Transforms a layer-by-layer workload into a fine-grained CN workload graph. Configurable via cn_define_mode and hint_loops.

Modes include:

  1. hint_loops defines outer-cn loops for splitting.
  2. hint_loops defines inner-cn loops; all others become outer-cn.
  3. hint_loops is a list-of-lists; layer_cutoffs defines to which layers each applies.
  4. hint_loops defines outer-cn; split_W_percentage limits constant operand memory footprint. Layers exceeding the limit are split in K.

InterCoreMappingStage

Performs inter-core mapping using a genetic algorithm. Starts from CMEs collected during intra-core mapping.


IntraCoreMappingStage

Finds optimal CMEs per node-core allocation. Groups nodes based on loop_ranges differences in relevant dimensions (e.g., K for convolution).


ONNXModelParserStage

Parses a workload file into a NetworkX graph. Converts ONNX into Stream’s internal representation.

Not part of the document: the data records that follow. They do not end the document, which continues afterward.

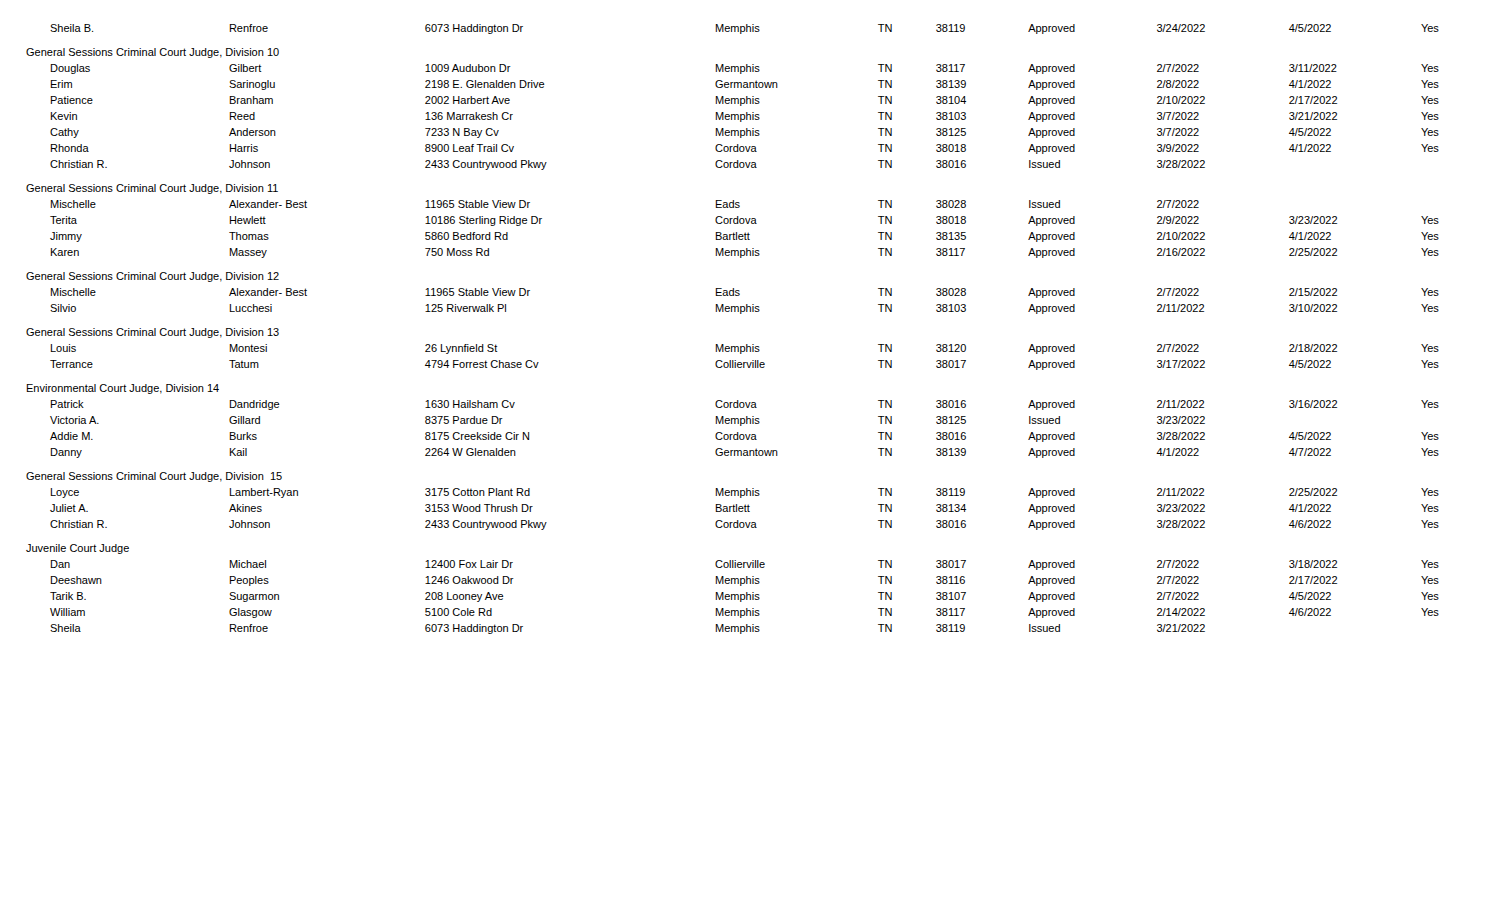| Sheila B. | Renfroe | 6073 Haddington Dr | Memphis | TN | 38119 | Approved | 3/24/2022 | 4/5/2022 | Yes |
| General Sessions Criminal Court Judge, Division 10 |
| Douglas | Gilbert | 1009 Audubon Dr | Memphis | TN | 38117 | Approved | 2/7/2022 | 3/11/2022 | Yes |
| Erim | Sarinoglu | 2198 E. Glenalden Drive | Germantown | TN | 38139 | Approved | 2/8/2022 | 4/1/2022 | Yes |
| Patience | Branham | 2002 Harbert Ave | Memphis | TN | 38104 | Approved | 2/10/2022 | 2/17/2022 | Yes |
| Kevin | Reed | 136 Marrakesh Cr | Memphis | TN | 38103 | Approved | 3/7/2022 | 3/21/2022 | Yes |
| Cathy | Anderson | 7233 N Bay Cv | Memphis | TN | 38125 | Approved | 3/7/2022 | 4/5/2022 | Yes |
| Rhonda | Harris | 8900 Leaf Trail Cv | Cordova | TN | 38018 | Approved | 3/9/2022 | 4/1/2022 | Yes |
| Christian R. | Johnson | 2433 Countrywood Pkwy | Cordova | TN | 38016 | Issued | 3/28/2022 | | |
| General Sessions Criminal Court Judge, Division 11 |
| Mischelle | Alexander- Best | 11965 Stable View Dr | Eads | TN | 38028 | Issued | 2/7/2022 | | |
| Terita | Hewlett | 10186 Sterling Ridge Dr | Cordova | TN | 38018 | Approved | 2/9/2022 | 3/23/2022 | Yes |
| Jimmy | Thomas | 5860 Bedford Rd | Bartlett | TN | 38135 | Approved | 2/10/2022 | 4/1/2022 | Yes |
| Karen | Massey | 750 Moss Rd | Memphis | TN | 38117 | Approved | 2/16/2022 | 2/25/2022 | Yes |
| General Sessions Criminal Court Judge, Division 12 |
| Mischelle | Alexander- Best | 11965 Stable View Dr | Eads | TN | 38028 | Approved | 2/7/2022 | 2/15/2022 | Yes |
| Silvio | Lucchesi | 125 Riverwalk Pl | Memphis | TN | 38103 | Approved | 2/11/2022 | 3/10/2022 | Yes |
| General Sessions Criminal Court Judge, Division 13 |
| Louis | Montesi | 26 Lynnfield St | Memphis | TN | 38120 | Approved | 2/7/2022 | 2/18/2022 | Yes |
| Terrance | Tatum | 4794 Forrest Chase Cv | Collierville | TN | 38017 | Approved | 3/17/2022 | 4/5/2022 | Yes |
| Environmental Court Judge, Division 14 |
| Patrick | Dandridge | 1630 Hailsham Cv | Cordova | TN | 38016 | Approved | 2/11/2022 | 3/16/2022 | Yes |
| Victoria A. | Gillard | 8375 Pardue Dr | Memphis | TN | 38125 | Issued | 3/23/2022 | | |
| Addie M. | Burks | 8175 Creekside Cir N | Cordova | TN | 38016 | Approved | 3/28/2022 | 4/5/2022 | Yes |
| Danny | Kail | 2264 W Glenalden | Germantown | TN | 38139 | Approved | 4/1/2022 | 4/7/2022 | Yes |
| General Sessions Criminal Court Judge, Division 15 |
| Loyce | Lambert-Ryan | 3175 Cotton Plant Rd | Memphis | TN | 38119 | Approved | 2/11/2022 | 2/25/2022 | Yes |
| Juliet A. | Akines | 3153 Wood Thrush Dr | Bartlett | TN | 38134 | Approved | 3/23/2022 | 4/1/2022 | Yes |
| Christian R. | Johnson | 2433 Countrywood Pkwy | Cordova | TN | 38016 | Approved | 3/28/2022 | 4/6/2022 | Yes |
| Juvenile Court Judge |
| Dan | Michael | 12400 Fox Lair Dr | Collierville | TN | 38017 | Approved | 2/7/2022 | 3/18/2022 | Yes |
| Deeshawn | Peoples | 1246 Oakwood Dr | Memphis | TN | 38116 | Approved | 2/7/2022 | 2/17/2022 | Yes |
| Tarik B. | Sugarmon | 208 Looney Ave | Memphis | TN | 38107 | Approved | 2/7/2022 | 4/5/2022 | Yes |
| William | Glasgow | 5100 Cole Rd | Memphis | TN | 38117 | Approved | 2/14/2022 | 4/6/2022 | Yes |
| Sheila | Renfroe | 6073 Haddington Dr | Memphis | TN | 38119 | Issued | 3/21/2022 | | |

You can also reuse ZigZag’s implemented stages within Stream.


Creating a Custom Stage

To create a custom stage (e.g., optimize for something other than energy), copy an existing stage and modify it as needed. Make sure to:

  • Inherit from the abstract Stage class
  • Initialize your substage at the beginning of your callables list:
    substages = [YourNextStage(...), ...]
    stage = YourStage(substages, **kwargs)
    
  • Iterate over for cme, extra_info in substage.run(): to yield results
  • If you're reducing (like MinimalLatencyStage), yield outside the loop

Creating custom stages enables targeted optimization and full control over the pipeline logic.